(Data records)
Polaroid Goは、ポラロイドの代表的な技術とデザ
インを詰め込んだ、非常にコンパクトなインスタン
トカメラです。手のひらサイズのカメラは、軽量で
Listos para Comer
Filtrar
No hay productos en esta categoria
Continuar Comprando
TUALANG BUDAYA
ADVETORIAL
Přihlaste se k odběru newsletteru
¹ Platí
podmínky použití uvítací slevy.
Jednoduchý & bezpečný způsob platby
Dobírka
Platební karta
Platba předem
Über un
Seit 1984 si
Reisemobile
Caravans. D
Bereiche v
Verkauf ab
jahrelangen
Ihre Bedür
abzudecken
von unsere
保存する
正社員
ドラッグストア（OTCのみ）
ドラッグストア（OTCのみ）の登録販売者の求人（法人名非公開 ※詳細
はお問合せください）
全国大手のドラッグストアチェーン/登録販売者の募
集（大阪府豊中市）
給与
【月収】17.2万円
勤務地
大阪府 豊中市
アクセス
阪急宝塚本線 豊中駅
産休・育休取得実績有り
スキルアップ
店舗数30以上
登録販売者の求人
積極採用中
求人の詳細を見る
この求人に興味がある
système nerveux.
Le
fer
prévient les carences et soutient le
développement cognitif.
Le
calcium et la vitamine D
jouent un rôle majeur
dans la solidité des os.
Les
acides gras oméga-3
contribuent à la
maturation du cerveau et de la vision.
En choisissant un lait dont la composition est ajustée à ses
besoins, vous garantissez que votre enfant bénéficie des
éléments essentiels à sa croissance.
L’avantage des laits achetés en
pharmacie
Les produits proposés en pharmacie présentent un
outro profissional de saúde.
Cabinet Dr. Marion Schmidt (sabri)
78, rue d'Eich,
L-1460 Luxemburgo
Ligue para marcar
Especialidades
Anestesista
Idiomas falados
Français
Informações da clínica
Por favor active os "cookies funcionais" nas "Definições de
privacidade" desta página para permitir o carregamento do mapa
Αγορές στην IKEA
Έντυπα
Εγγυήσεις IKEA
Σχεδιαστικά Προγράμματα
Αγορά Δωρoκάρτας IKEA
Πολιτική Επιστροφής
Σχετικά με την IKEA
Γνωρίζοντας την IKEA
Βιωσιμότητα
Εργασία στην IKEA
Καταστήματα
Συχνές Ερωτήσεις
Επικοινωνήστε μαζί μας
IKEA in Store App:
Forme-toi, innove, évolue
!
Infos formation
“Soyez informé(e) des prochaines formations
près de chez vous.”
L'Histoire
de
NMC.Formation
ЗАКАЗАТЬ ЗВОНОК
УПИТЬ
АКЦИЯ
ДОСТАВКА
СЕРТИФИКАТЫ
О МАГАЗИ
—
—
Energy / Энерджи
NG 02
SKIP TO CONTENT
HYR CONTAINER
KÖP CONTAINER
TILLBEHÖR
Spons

**WHAT THE EXERCISE ASKS**
Print all records shown above, word for word.

**RESULT OF THIS EXERCISE**
Polaroid Goは、ポラロイドの代表的な技術とデザ
インを詰め込んだ、非常にコンパクトなインスタン
トカメラです。手のひらサイズのカメラは、軽量で
Listos para Comer
Filtrar
No hay productos en esta categoria
Continuar Comprando
TUALANG BUDAYA
ADVETORIAL
Přihlaste se k odběru newsletteru
¹ Platí
podmínky použití uvítací slevy.
Jednoduchý & bezpečný způsob platby
Dobírka
Platební karta
Platba předem
Über un
Seit 1984 si
Reisemobile
Caravans. D
Bereiche v
Verkauf ab
jahrelangen
Ihre Bedür
abzudecken
von unsere
保存する
正社員
ドラッグストア（OTCのみ）
ドラッグストア（OTCのみ）の登録販売者の求人（法人名非公開 ※詳細
はお問合せください）
全国大手のドラッグストアチェーン/登録販売者の募
集（大阪府豊中市）
給与
【月収】17.2万円
勤務地
大阪府 豊中市
アクセス
阪急宝塚本線 豊中駅
産休・育休取得実績有り
スキルアップ
店舗数30以上
登録販売者の求人
積極採用中
求人の詳細を見る
この求人に興味がある
système nerveux.
Le
fer
prévient les carences et soutient le
développement cognitif.
Le
calcium et la vitamine D
jouent un rôle majeur
dans la solidité des os.
Les
acides gras oméga-3
contribuent à la
maturation du cerveau et de la vision.
En choisissant un lait dont la composition est ajustée à ses
besoins, vous garantissez que votre enfant bénéficie des
éléments essentiels à sa croissance.
L’avantage des laits achetés en
pharmacie
Les produits proposés en pharmacie présentent un
outro profissional de saúde.
Cabinet Dr. Marion Schmidt (sabri)
78, rue d'Eich,
L-1460 Luxemburgo
Ligue para marcar
Especialidades
Anestesista
Idiomas falados
Français
Informações da clínica
Por favor active os "cookies funcionais" nas "Definições de
privacidade" desta página para permitir o carregamento do mapa
Αγορές στην IKEA
Έντυπα
Εγγυήσεις IKEA
Σχεδιαστικά Προγράμματα
Αγορά Δωρoκάρτας IKEA
Πολιτική Επιστροφής
Σχετικά με την IKEA
Γνωρίζοντας την IKEA
Βιωσιμότητα
Εργασία στην IKEA
Καταστήματα
Συχνές Ερωτήσεις
Επικοινωνήστε μαζί μας
IKEA in Store App:
Forme-toi, innove, évolue
!
Infos formation
“Soyez informé(e) des prochaines formations
près de chez vous.”
L'Histoire
de
NMC.Formation
ЗАКАЗАТЬ ЗВОНОК
УПИТЬ
АКЦИЯ
ДОСТАВКА
СЕРТИФИКАТЫ
О МАГАЗИ
—
—
Energy / Энерджи
NG 02
SKIP TO CONTENT
HYR CONTAINER
KÖP CONTAINER
TILLBEHÖR
Spons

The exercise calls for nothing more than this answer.